REQUIRED ACTION: The records follow. Copy them exactly, but omit the pictures.

━━━━━━━━━━

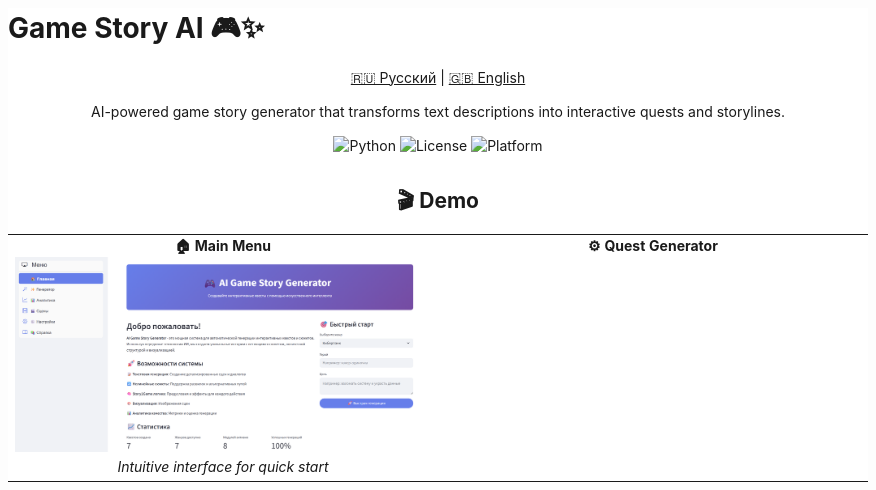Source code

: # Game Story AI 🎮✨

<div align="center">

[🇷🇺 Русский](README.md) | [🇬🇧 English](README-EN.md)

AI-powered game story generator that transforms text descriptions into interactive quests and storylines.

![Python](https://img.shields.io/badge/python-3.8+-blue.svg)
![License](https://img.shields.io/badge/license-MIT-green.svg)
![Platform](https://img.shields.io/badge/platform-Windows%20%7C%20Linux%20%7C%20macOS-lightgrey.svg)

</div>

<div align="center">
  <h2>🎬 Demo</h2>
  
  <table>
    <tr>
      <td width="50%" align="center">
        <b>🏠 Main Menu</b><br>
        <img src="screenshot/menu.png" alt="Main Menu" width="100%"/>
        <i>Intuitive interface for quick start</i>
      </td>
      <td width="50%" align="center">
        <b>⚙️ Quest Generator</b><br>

━━━━━━━━━━

ANSWER SECTION:
Source code

: # Game Story AI 🎮✨

<div align="center">

[🇷🇺 Русский](README.md) | [🇬🇧 English](README-EN.md)

AI-powered game story generator that transforms text descriptions into interactive quests and storylines.

![Python](https://img.shields.io/badge/python-3.8+-blue.svg)
![License](https://img.shields.io/badge/license-MIT-green.svg)
![Platform](https://img.shields.io/badge/platform-Windows%20%7C%20Linux%20%7C%20macOS-lightgrey.svg)

</div>

<div align="center">
  <h2>🎬 Demo</h2>
  
  <table>
    <tr>
      <td width="50%" align="center">
        <b>🏠 Main Menu</b><br>
        <img src="screenshot/menu.png" alt="Main Menu" width="100%"/>
        <i>Intuitive interface for quick start</i>
      </td>
      <td width="50%" align="center">
        <b>⚙️ Quest Generator</b><br>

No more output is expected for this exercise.